Insurance deadline looms for victims of 2013 Black Forest fire
Colorado Springs Gazette
The second anniversary of the Black Forest fire on Thursday brings a deadline for many fire victims: it will be their last chance to sue their insurance companies and their last chance to seek to collect the full amount of money they are owed to replace belongings.
“We don’t want people blowing deadlines to collect replacement costs,” said Amy Bach, executive director of United Policyholders, a non-profit organization that informs insurance policyholders of their rights. “We always want to make sure that people don’t miss the opportunity to collect the full value of personal property that they have replaced.”
The fire started on June 11, 2013 and burned 14,280 acres in Black Forest, destroying 488 homes and killing two people.
Fire victims who are working to settle their claims should ask for an extension of the deadline verified in writing, according to United Policyholders. Most insurance companies will grant them if homeowners request them. A sample deadline extension letter is available at the organization’s website.

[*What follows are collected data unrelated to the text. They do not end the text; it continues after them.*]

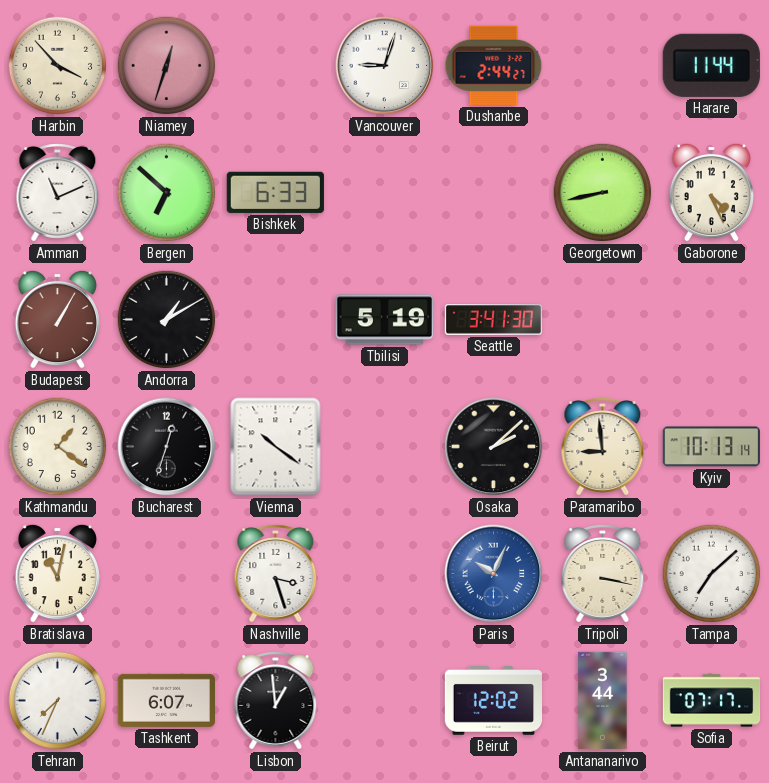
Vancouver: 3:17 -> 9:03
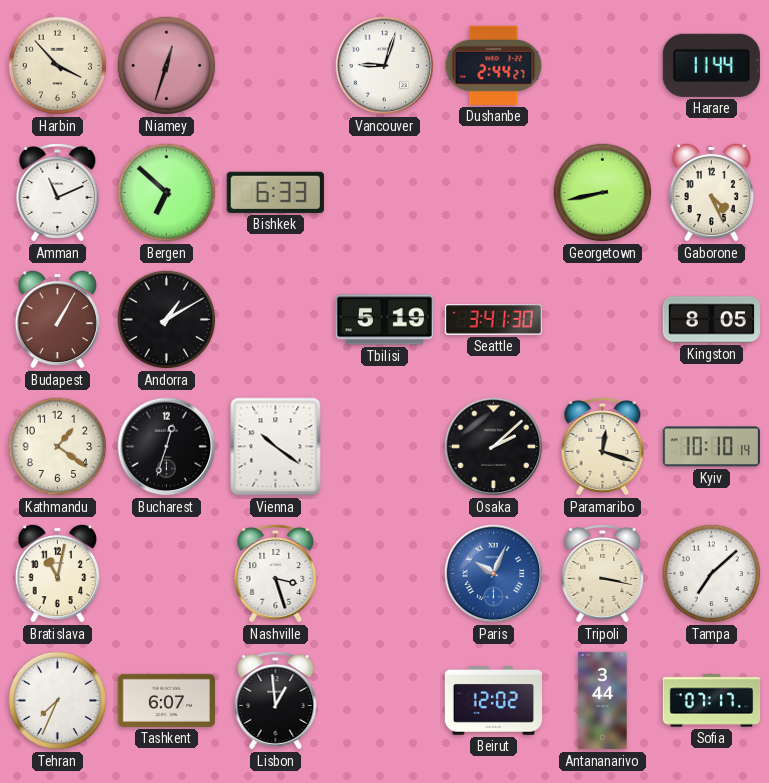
Kingston: none -> 8:05
Paramaribo: 8:59 -> 12:18
Kyiv: 10:13 -> 10:10
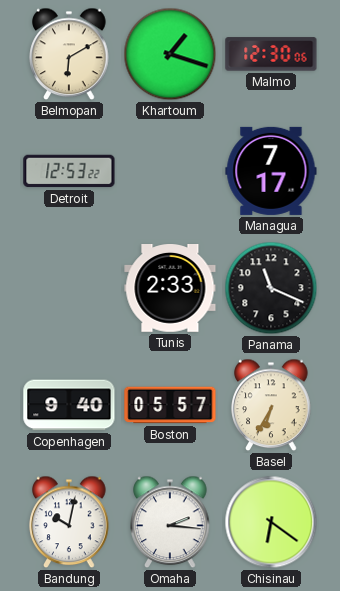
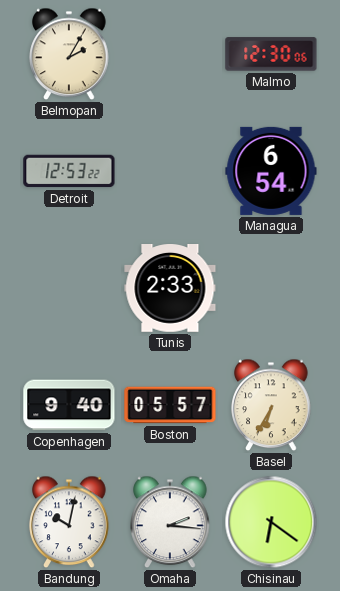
Belmopan: 6:10 -> 2:05
Khartoum: 1:18 -> none
Managua: 7:17 -> 6:54
Panama: 11:19 -> none
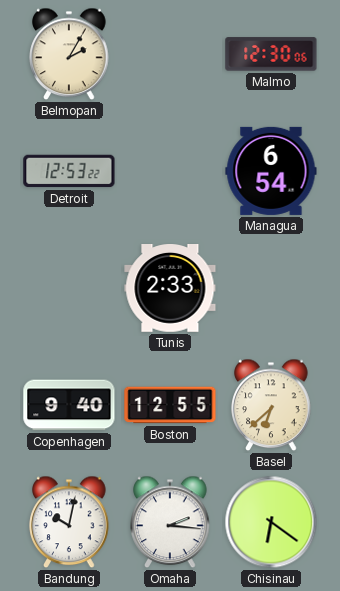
Boston: 05:57 -> 12:55
Basel: 6:35 -> 6:38
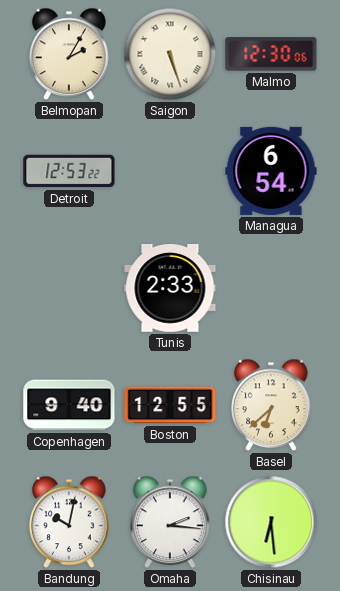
Saigon: none -> 5:27
Chisinau: 6:21 -> 6:29
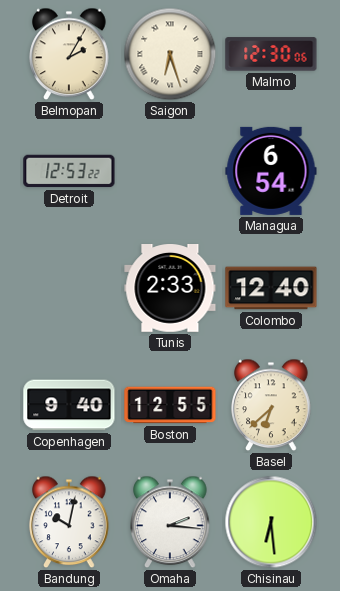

If the insurer denies the extension, United Policyholders recommends that residents contact the Colorado Department of Regulatory Agencies, which has encouraged insurance companies to grant those extensions.
Before the two-year deadline, United Policyholders recommends that policyholders get written confirmation of the following:
– Your insurance claim will remain open and payable past the two-year anniversary.
– Your insurer will continue to honor its obligation to pay all benefits owing, including replacement values, past the two-year anniversary.
– Your insurer agrees that it will not enforce any “suit against us” provision that may arise at the two-year anniversary.
Nancy Trosper is among those still trying to work with her insurance company to settle her claim. When the fire roared into her neighborhood, she feared that her home had burned to the ground and was incredibly relieved to learn that her home survived, although it was damaged from smoke.
Her insurance paid to have the home cleaned and she was one of the first of their neighbors to return. Over time though, especially when winter set in and all of the windows were closed, they noticed they were all getting sick.
“We knew it smelled like smoke, we didn’t know we were living in a toxic environment,” she said. She estimates that she’s since spent about $100,000 of her own money working to renovate the house and hire experts to test different levels of toxins. There’s other repairs that need to be made, she said, but she doesn’t have the money to make them.
As she works to resolve the issue, she’s filed an extension with her insurance company and encouraged her neighbors who have unsettled claims to do the same. She knows of about a half dozen Black Forest fire victims who continue to work with their insurance company and assumes there are many more.
“I think it really surprises people that there are folks still struggling to get their claims worked out,” she said. “There are claims that are not being settled.”